We decided to proceed with the above-mentioned index rebuild process. Here, we also applied possible optimizations to avoid negative consequences related to the availability of our services. The ONLINE option is particularly noteworthy, as it ensures that existing indexes and tables will not be blocked, what is an important issue in the case of continuous operation of our services.


It should also be noted that this can be a time-consuming operation, but as a result of its execution, the indexes returned to the required consistency level, reaching a level of fragmentation close to 0%. The response time and resource consumption charts of the database also returned to the values closer to the initial ones.




After performing all of the described actions, we achieved a reduction in the size of the database from over 3TB to slightly below 100GB. By lowering the required disk space, we could also significantly reduce the computational resources of the database, generating further serious savings.

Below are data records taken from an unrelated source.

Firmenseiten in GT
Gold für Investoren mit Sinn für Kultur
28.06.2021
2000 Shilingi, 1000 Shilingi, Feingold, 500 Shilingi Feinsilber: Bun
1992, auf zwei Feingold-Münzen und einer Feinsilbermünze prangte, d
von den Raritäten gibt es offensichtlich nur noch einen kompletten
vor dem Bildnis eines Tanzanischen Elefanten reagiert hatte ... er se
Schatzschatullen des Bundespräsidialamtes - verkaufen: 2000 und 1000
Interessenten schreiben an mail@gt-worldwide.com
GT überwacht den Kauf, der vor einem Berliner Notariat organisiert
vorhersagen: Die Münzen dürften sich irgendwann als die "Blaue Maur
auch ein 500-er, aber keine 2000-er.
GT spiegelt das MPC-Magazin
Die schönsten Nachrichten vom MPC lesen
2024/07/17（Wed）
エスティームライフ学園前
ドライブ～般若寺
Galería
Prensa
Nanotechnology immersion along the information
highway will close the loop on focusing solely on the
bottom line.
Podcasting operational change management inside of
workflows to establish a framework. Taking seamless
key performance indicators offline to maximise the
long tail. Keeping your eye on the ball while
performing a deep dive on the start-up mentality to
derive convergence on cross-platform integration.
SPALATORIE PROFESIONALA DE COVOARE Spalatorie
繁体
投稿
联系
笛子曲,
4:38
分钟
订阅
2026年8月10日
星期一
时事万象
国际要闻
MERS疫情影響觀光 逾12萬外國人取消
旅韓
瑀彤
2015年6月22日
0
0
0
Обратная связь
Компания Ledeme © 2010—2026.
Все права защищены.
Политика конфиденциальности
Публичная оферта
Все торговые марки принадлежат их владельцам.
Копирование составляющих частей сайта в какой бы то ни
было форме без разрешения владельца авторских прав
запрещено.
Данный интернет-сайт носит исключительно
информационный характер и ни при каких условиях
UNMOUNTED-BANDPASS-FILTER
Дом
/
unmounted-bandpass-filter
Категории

Before performing all the operations, the monthly cost of maintaining the database was close to €3000. By switching from a database based on a 12 vCore and 3TB model to a Standard DTU with 100 units and 150GB we managed to cut our monthly spendings to mere €125. After all, our effort paid off.

Cost reduction

The above example demonstrates how to greatly reduce infrastructure costs. Of course, the described procedure will apply to specific cases and data characteristics. However, if you have a similar problem, I think it is worth considering this approach.